Should CJI’s office come under RTI purview? Supreme Court to pronounce verdict tomorrow
A five-judge Constitution Bench, led by outgoing Chief Justice Ranjan Gogoi, is expected to pass the judgement at 2 pm.
The Supreme Court will deliver its verdict on Wednesday on the pleas challenging the Delhi High Court order to bring the chief justice of India’s office within the purview of the Right to Information Act, PTI reported. A five-judge Constitution Bench, led by outgoing Chief Justice Ranjan Gogoi, is expected to pass the judgement at 2 pm.
Other than Gogoi, the bench is comprised of Justices NV Ramana, DY Chandrachud, Deepak Gupta and Sanjiv Khanna.

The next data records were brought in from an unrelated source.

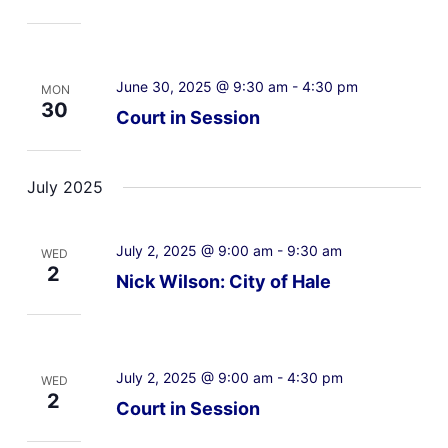
June 30, 2025 @ 9:30 am
-
4:30 pm
MON
30
Court in Session
July 2025
July 2, 2025 @ 9:00 am
-
9:30 am
WED
2
Nick Wilson: City of Hale
July 2, 2025 @ 9:00 am
-
4:30 pm
WED
2
Court in Session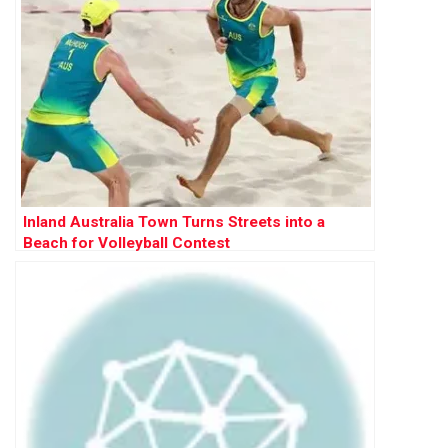
Inland Australia Town Turns Streets into a
Beach for Volleyball Contest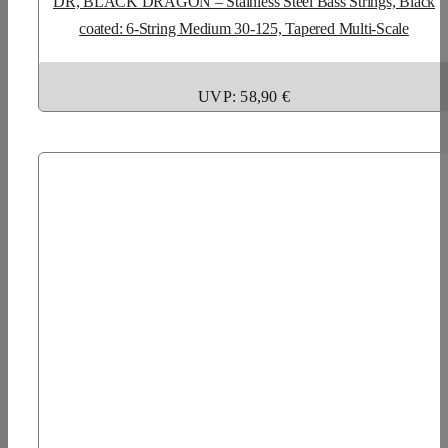
DR, BLACK DRAGON – Stainless Steel Bass Strings, Black
coated: 6-String Medium 30-125, Tapered Multi-Scale
UVP: 58,90 €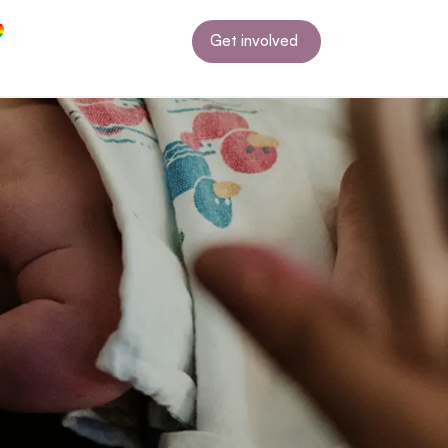
Get involved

The top court had on April 4 reserved its ruling on the appeals filed in 2010 by the Supreme Court’s secretary general and central public information officer, challenging the Delhi High Court order.
The court had then said that nobody wanted a “system of opaqueness”, however, the judicial system cannot be damaged for transparency, according to PTI. “Nobody wants to remain in the state of darkness or keep anybody in the state of darkness,” it had said. “The question is drawing a line.”
The attorney general had then argued on three cases which the Supreme Court was considering together – demand for correspondence between the collegium and the government, information on disclosure of assets of sitting judges and information on alleged attempts made by a Union minister in 2009 to influence a Madras High Court judge.
In January 10, 2010, the Delhi High Court had ruled that the CJI’s office came under the ambit of the RTI. It had in an 88-page judgement said that judicial independence was not a privilege but a responsibility of a judge.
A three-judge bench of the High Court comprised of Chief Justice AP Shah and Justices Vikramjit Sen and S Muralidhar had delivered the verdict. Shah and Sen have retired while Murlidhar is a sitting judge of the High Court.
RTI activist Subhash Chandra Agarwal had filed an application seeking the correspondence between the Supreme Court Collegium and the government on the appointment of judges. The top court had refused to provide the information and the case moved to the Central Information Commission, which ruled in favour of Agarwal in 2009.
The Supreme Court had then appealed to the Delhi High Court, which dismissed the appeal. In November 2010, the top court had appealed to itself and a bench referred it to a three-judge bench.
In August 2016, the three-judge bench referred it to a Constitution bench.